## Exercises
1. According to the Barbarella 4K review, what soundtrack options does Arrow offer?
2. Continue the Barbarella 4K review from where it stops.

Compared to the older Paramount Blu-ray, Arrow’s 4K edition gains a small but welcome uptick in detail and clarity. The HDR grade, while subtle, also adds to its sense of richness and depth. If I were only marginally interested in the movie itself, I’d find the Blu-ray plenty satisfying, but for those who actually care enough to want the best copy of Barbarella, the Arrow 4K disc is the way to go.

Barbarella (1968) 4K Ultra HD Blu-ray

Arrow presents the movie’s soundtrack in choices of either English or French PCM 2.0 mono or a new Dolby Atmos remix (English only). Jane Fonda recorded her own dialogue in both languages, but given that she spoke English on set and on camera, that’s typically considered the primary language version for this movie. However, be aware that other actors around her (including Anita Pallenberg) mostly had their dialogue dubbed over in the English track.

The original English mono is prioritized in the disc setup menus and was my default listening experience here. Dialogue and the majority of sound effects are clear and crisp. For mono, the music has nice fidelity and some strumming bass that’s quite satisfying. Explosions sound pretty thin, but that’s to be expected for a movie of this age and origin.

## Data extract
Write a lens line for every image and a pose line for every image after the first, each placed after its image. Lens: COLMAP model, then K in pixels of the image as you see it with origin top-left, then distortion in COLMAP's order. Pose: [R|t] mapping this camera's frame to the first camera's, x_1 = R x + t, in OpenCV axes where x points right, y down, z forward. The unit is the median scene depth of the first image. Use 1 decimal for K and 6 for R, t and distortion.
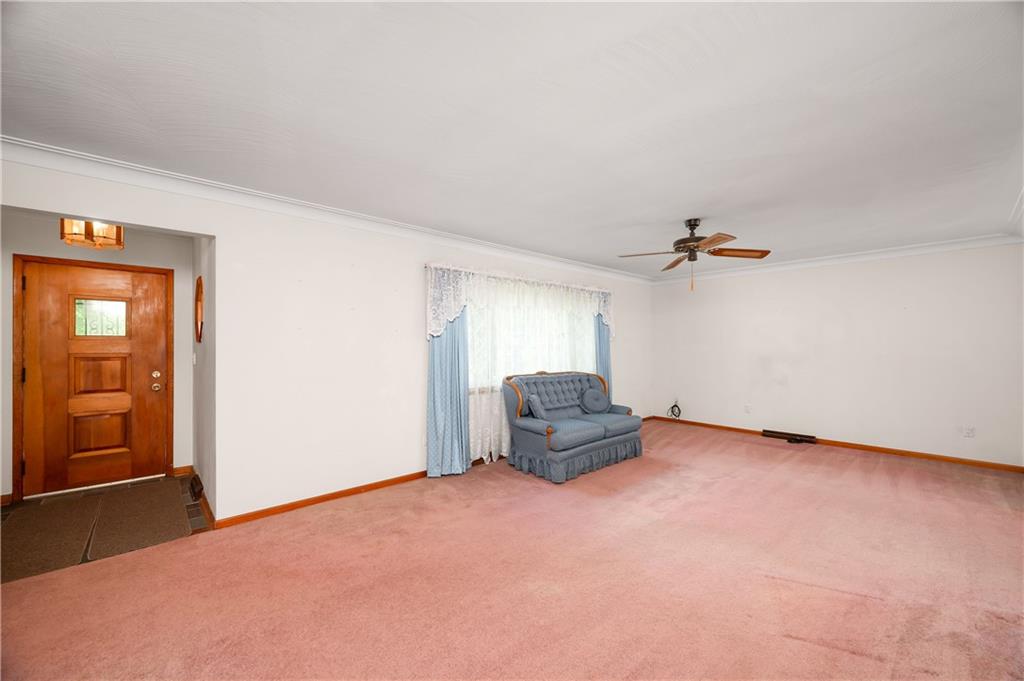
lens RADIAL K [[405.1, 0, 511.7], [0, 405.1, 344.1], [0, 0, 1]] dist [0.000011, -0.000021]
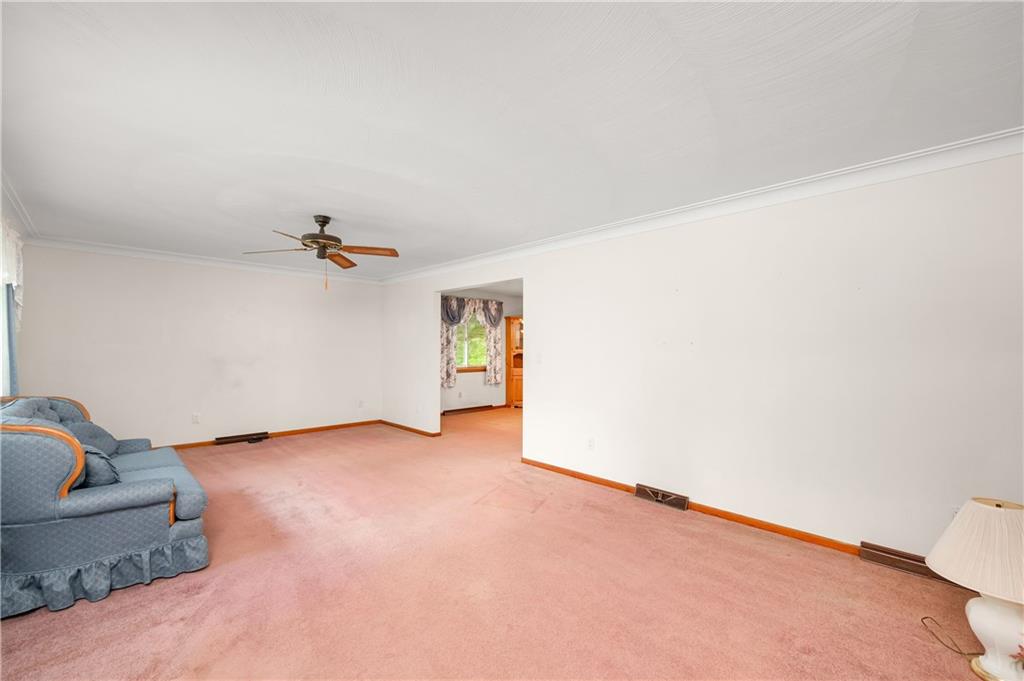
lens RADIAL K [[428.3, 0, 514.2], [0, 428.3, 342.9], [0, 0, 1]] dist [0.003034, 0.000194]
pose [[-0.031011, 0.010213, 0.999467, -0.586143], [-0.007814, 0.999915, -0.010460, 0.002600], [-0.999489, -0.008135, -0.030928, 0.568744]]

## Answers for the exercise
1. English or French PCM 2.0 mono, or a new Dolby Atmos remix in English only.

2.
I didn’t compare them extensively, but I listened to a few minutes of the Atmos track and found it mostly pointless and underwhelming. Jumping straight to the ridiculous battle scene between Barbarella and the planet’s version of an Air Force, I detected very little directionality even when flying ships were buzzing around the screen. Although those explosions seem to have been goosed a little, they just sound annoyingly boomy. I bored with that quickly and went right back to the mono.

The main supplement on the 4K disc is a very academic and somewhat dry audio commentary by critic Tim Lucas. Also available are alternate versions of the opening and ending credits sequences, which I believe were created for the film’s 1970s PG-rated re-release under the title Barbarella: Queen of the Galaxy, to more obscure (but still not totally eliminate) some of the nudity.

Tim Lucas returns on the Disc 2 Blu-ray in a more engaging two-hour conversation about the history of Barbarella from comic to screen with his friend, former comic book artist and frequent Video Watchdog magazine collaborator Stephen R. Bissette. Other extras include a half-hour appreciation for the film by critic Glenn Kenny, a vintage behind-the-scenes promotional film, plus several featurettes and interviews (ranging from 14 to 32 minutes each) devoted to the costume design, cinematography, Italian actor Ugo Tognazzi, producer Dino De Laurentiis, and the body-double who stood in for John Phillip Law in certain scenes. A few trailers, TV spots, and an image gallery round out the contents.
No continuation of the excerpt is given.